▶ [Problem description]
If a line in the entries below holds the string "промышленности", copy it.

Transcribed page contents:
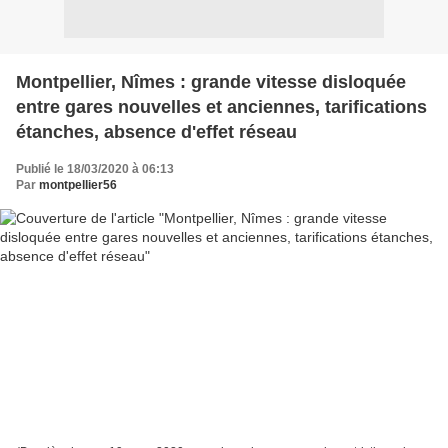
Montpellier, Nîmes : grande vitesse disloquée
entre gares nouvelles et anciennes, tarifications
étanches, absence d'effet réseau
Publié le 18/03/2020 à 06:13
Par
montpellier56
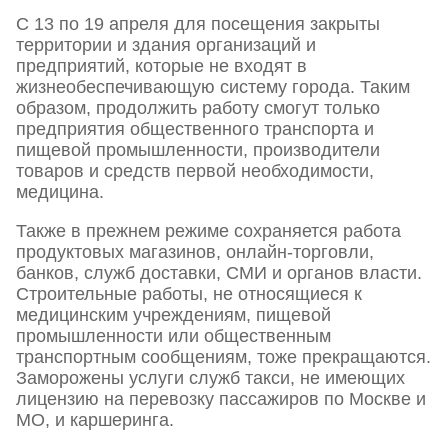
С 13 по 19 апреля для посещения закрыты
территории и здания организаций и
предприятий, которые не входят в
жизнеобеспечивающую систему города. Таким
образом, продолжить работу смогут только
предприятия общественного транспорта и
пищевой промышленности, производители
товаров и средств первой необходимости,
медицина.
Также в прежнем режиме сохраняется работа
продуктовых магазинов, онлайн-торговли,
банков, служб доставки, СМИ и органов власти.
Строительные работы, не относящиеся к
медицинским учреждениям, пищевой
промышленности или общественным
транспортным сообщениям, тоже прекращаются.
Заморожены услуги служб такси, не имеющих
лицензию на перевозку пассажиров по Москве и
МО, и каршеринга.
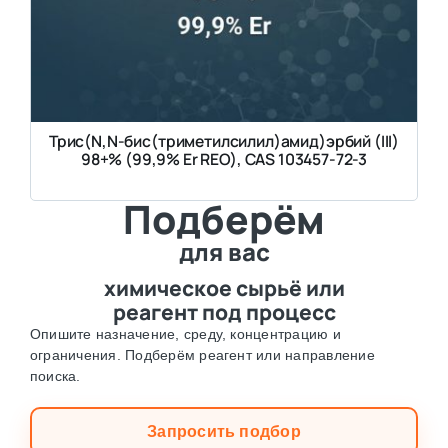
Трис(N,N-бис(триметилсилил)амид)эрбий (III)
98+% (99,9% Er REO), CAS 103457-72-3
Подберём
для вас
химическое сырьё или
реагент под процесс
Опишите назначение, среду, концентрацию и
ограничения. Подберём реагент или направление
поиска.
Запросить подбор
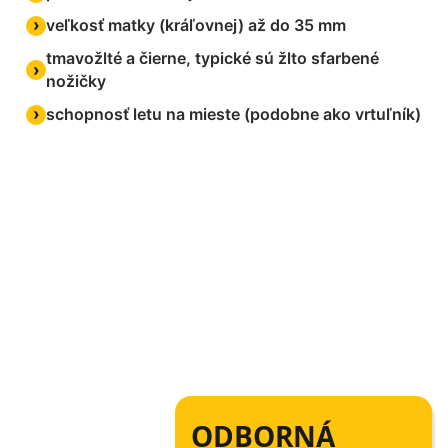
veľkosť matky (kráľovnej) až do 35 mm
tmavožlté a čierne, typické sú žlto sfarbené
nožičky
schopnosť letu na mieste (podobne ako vrtuľník)
ODBORNÁ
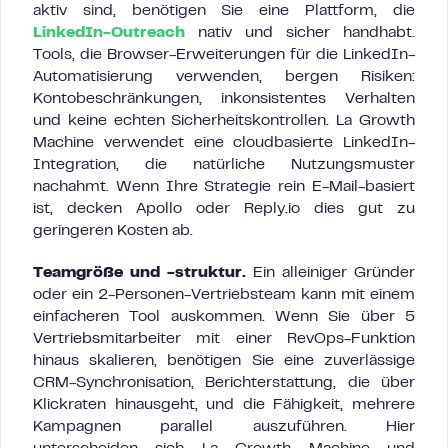
aktiv sind, benötigen Sie eine Plattform, die
LinkedIn-Outreach
nativ und sicher handhabt.
Tools, die Browser-Erweiterungen für die LinkedIn-
Automatisierung verwenden, bergen Risiken:
Kontobeschränkungen, inkonsistentes Verhalten
und keine echten Sicherheitskontrollen. La Growth
Machine verwendet eine cloudbasierte LinkedIn-
Integration, die natürliche Nutzungsmuster
nachahmt. Wenn Ihre Strategie rein E-Mail-basiert
ist, decken Apollo oder Reply.io dies gut zu
geringeren Kosten ab.
Teamgröße und -struktur.
Ein alleiniger Gründer
oder ein 2-Personen-Vertriebsteam kann mit einem
einfacheren Tool auskommen. Wenn Sie über 5
Vertriebsmitarbeiter mit einer RevOps-Funktion
hinaus skalieren, benötigen Sie eine zuverlässige
CRM-Synchronisation, Berichterstattung, die über
Klickraten hinausgeht, und die Fähigkeit, mehrere
Kampagnen parallel auszuführen. Hier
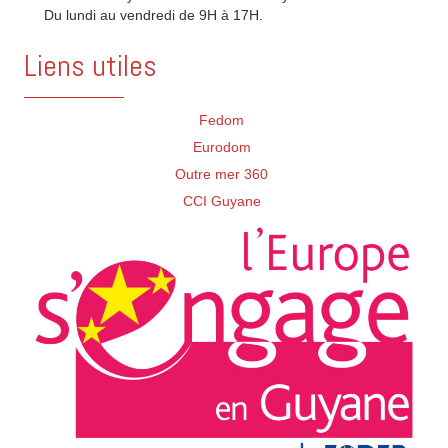
Du lundi au vendredi de 9H à 17H.
Liens utiles
Fedom
Eurodom
Outre mer 360
CCI Guyane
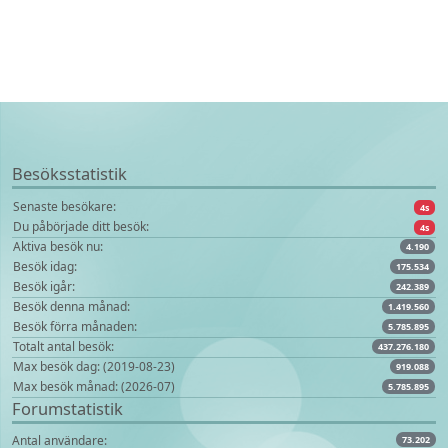
Besöksstatistik
Senaste besökare:
4s
Du påbörjade ditt besök:
4s
Aktiva besök nu:
4.190
Besök idag:
175.534
Besök igår:
242.389
Besök denna månad:
1.419.560
Besök förra månaden:
5.785.895
Totalt antal besök:
437.276.180
Max besök dag: (2019-08-23)
919.088
Max besök månad: (2026-07)
5.785.895
Forumstatistik
Antal användare:
73.202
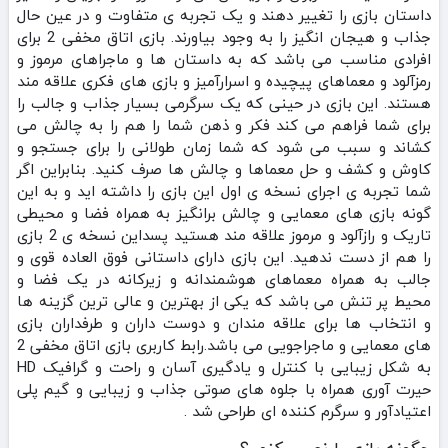
داستان بازی را تغییر دهند و یک تجربه ی متفاوت و در عین حال
جذاب و هیجان انگیز را به وجود بیاورند. بازی اتاق مخفی 2 برای
افرادی مناسب می باشد که به داستان ها و ماجراهای مرموز و
رمزآلود و معماهای پیچیده و اسرارآمیز و بازی های فکری علاقه مند
هستند. این بازی در حینی که یک سرگرمی بسیار جذاب و جالب را
برای شما فراهم می کند فکر و ذهن شما را هم را به چالش می
کشاند و سبب می شود که شما زمان طولانی را برای جستجو و
کاوش و کشف و حل معماها و چالش ها صرف کنید. بنابراین اگر
شما تجربه ی اجرای نسخه ی اول این بازی را داشته اید و به این
گونه بازی های معمایی و چالش برانگیز به همراه فضا و محیطی
تاریک و رازآلود و مرموز علاقه مند هستید پسداین نسخه ی 2 بازی
را هم از دست ندهید. این بازی دارای داستانی فوق العاده قوی و
جالب به همراه معماهای هوشمندانه و زیرکانه در یک فضا و
محیط پر تنش می باشد که یکی از بهترین و عالی ترین گزینه ها
و انتخاب ها برای علاقه مندان و دوست داران و طرفداران بازی
های معمایی و ماجراجویی می باشد.رابط کاربری بازی اتاق مخفی 2
به شکل زیبایی با کنترل و یادگیری آسان و راحت و گرافیک HD
حیرت آوری همراه با جلوه های صوتی جذاب و زیبایی و گیم پلی
اعتیادآور و سرگرم کننده ای طراحی شد .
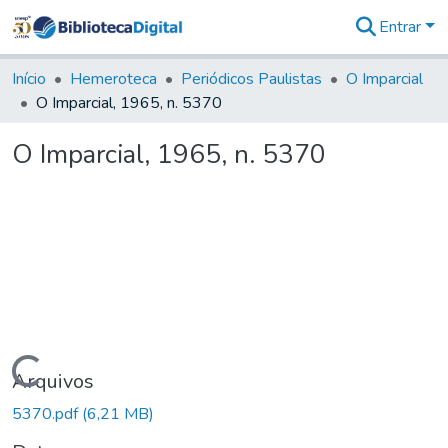
Entrar
Comunidades
&
Início
Hemeroteca
Periódicos Paulistas
O Imparcial
Coleções
O Imparcial, 1965, n. 5370
Tudo na
Biblioteca
O Imparcial, 1965, n. 5370
Digital
Estatísticas
Carregando...
Arquivos
5370.pdf
(6,21 MB)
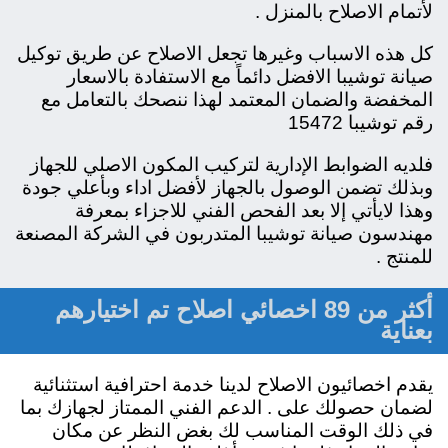
لأتمام الاصلاح بالمنزل .
كل هذه الاسباب وغيرها تجعل الاصلاح عن طريق توكيل
صيانة توشيبا الافضل دائماً مع الاستفادة بالاسعار
المخفضة والضمان المعتمد لهذا ننصحك بالتعامل مع
رقم توشيبا 15472
فلديه الضوابط الإدارية لتركيب المكون الاصلي للجهاز
وبذلك تضمن الوصول بالجهاز لأفضل اداء وبأعلي جودة
وهذا لايأتي إلا بعد الفحص الفني للاجزاء بمعرفة
مهندسون صيانة توشيبا المتدربون في الشركة المصنعة
للمنتج .
أكثر من 89 اخصائي اصلاح تم اختيارهم
بعناية
يقدم اخصائيون الاصلاح لدينا خدمة احترافية استثنائية
لضمان حصولك على . الدعم الفني الممتاز لجهازك بما
في ذلك الوقت المناسب لك بغض النظر عن مكان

▶ [Written reply]
пищевой промышленности, производители
промышленности или общественным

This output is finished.